A woman has detailed the Tinder date she went on with Bryan Kohberger, the 28 year old charged in the killings of four University of Idaho students.
The woman went to the movies with Kohberger after matching with him on the dating app, she said in a TikTok video posted on Monday, which has since been viewed more than a million times.
“We matched on Tinder. We talked for a couple hours and then he was like, ‘Hey, you want to go to the movies with me tonight?’ I was like, sure. So we went to the movies.”
The date took place about seven years ago, the woman said. However, her contact with Kohberger was “very brief,” lasting no more than 24 hours.
The woman said she did not recall the movie they saw, but remembered that she and Kohberger ended up at her college dorm afterwards.
Kohberger “invited himself inside,” she said, and wanted to watch another movie on Netflix.
“He kept trying to touch me, not like inappropriately, just like trying to tickle and like, rub my shoulders and stuff,” she said.
“And I was like, ‘Why are you touching me or what are you doing?’”
That prompted Kohberger to get “super serious,” she said.
“He’s like, I’m not and I’m like, you are though, and he’s like, I’m not touching you. Kind of like trying to gaslight me into thinking that he didn’t touch me, which is weird.”
The woman said she then told Kohberger she was going to the shared bathroom in her dorm, and that he followed her there.
“He didn’t go in with me, but like he stood outside the door and like, I don’t know, I just thought that was weird,” she said.
In an effort to get him to leave she pretended to throw up—but not because she was afraid of him.
“It wasn’t because I was scared of him or like thought he would hurt me if I asked him to leave. It was just mostly because I’m socially awkward. I didn’t know how to ask him to leave,” the woman said.
She said he then sent her a message on Tinder saying he was leaving.
“Awesome, my plan worked… and then about an hour later, he texted me and said I had good birthing hips, so I never talked to him” again, she said.
Kohberger, a doctoral student and teaching assistant in the Department of Criminal Justice and Criminology at Washington State University, is facing four counts of first-degree murder and one count of felony burglary.
He is accused of breaking into a rental house near the University of Idaho campus in Moscow in the early hours of November 13 and fatally stabbing Kaylee Goncalves, 21, Madison Mogen, 21, Xana Kernodle, 20, and Ethan Chapin, 20.

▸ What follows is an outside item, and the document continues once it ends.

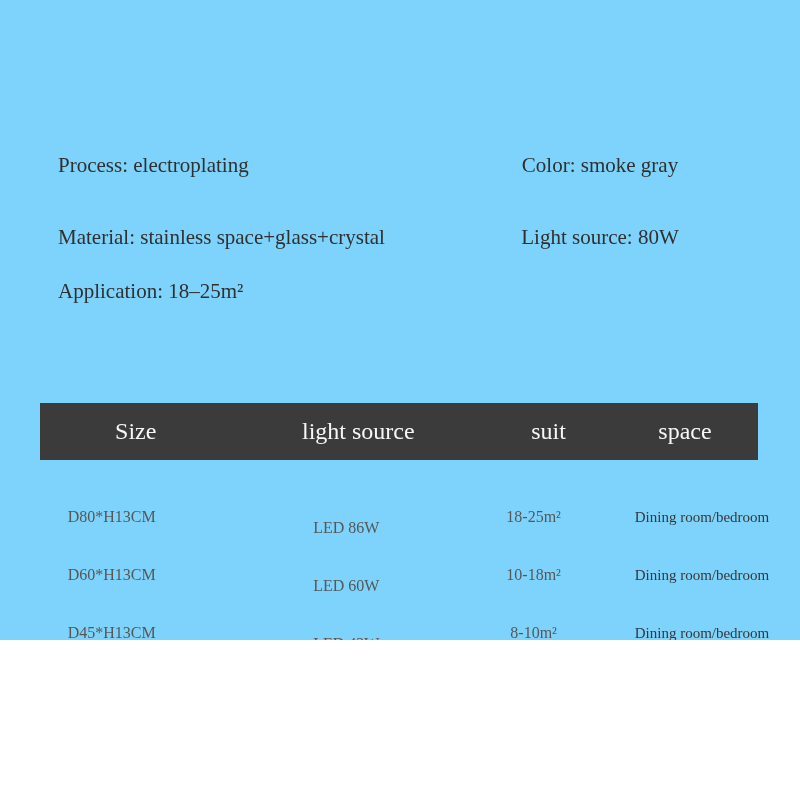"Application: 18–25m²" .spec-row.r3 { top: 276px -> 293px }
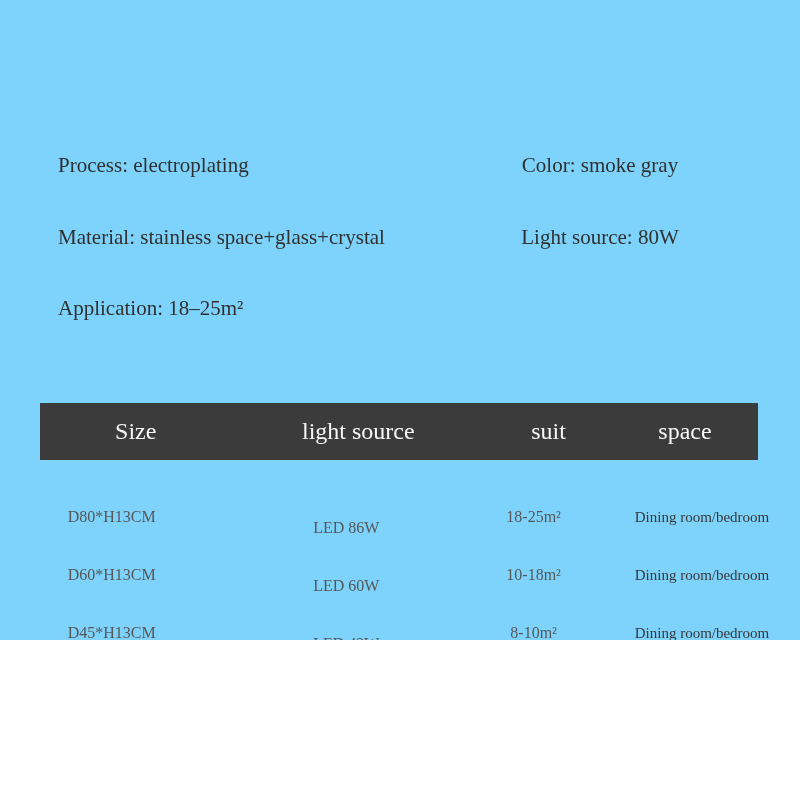"Space: dining room, bedroom" div.spec-right { html: none -> <div>Space: dining room, bedroom</div> }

The four were found dead in the house after a 911 call later that day to report an unconscious person. The women lived in the house with two other roommates, who were unharmed, while Chapin was visiting Kernodle, his girlfriend.
A probable cause affidavit unsealed on Thursday said DNA evidence, surveillance footage and cell phone records led law enforcement to Kohberger as the suspect in the killings. He made his first appearance in an Idaho court on January 5 after being extradited from Pennsylvania, where he was arrested at his parents’ home on December 30.
Kohberger’s public defender in Pennsylvania, Jason LaBar, said his client was “eager to be exonerated of these charges” and “should be presumed innocent until proven otherwise.”
Attorneys, investigators and others in the case are now barred from talking after a judge placed them under a sweeping gag order.
In a follow-up video on TikTok, the woman explained that she posted the video about her date with Kohberger to dispel rumors that began circulating after she wrote a comment on Facebook about it.
She added that she also wanted women to be cautious when meeting up with strangers.
“Just be aware of who you’re meeting up with and maybe save another 19-year-old girl from being stupid,” she said.
“I was lucky that he didn’t hurt me and I was lucky that no one else I went on Tinder date with hurt me but things could have ended very differently.”
Newsweek has contacted the woman for further comment.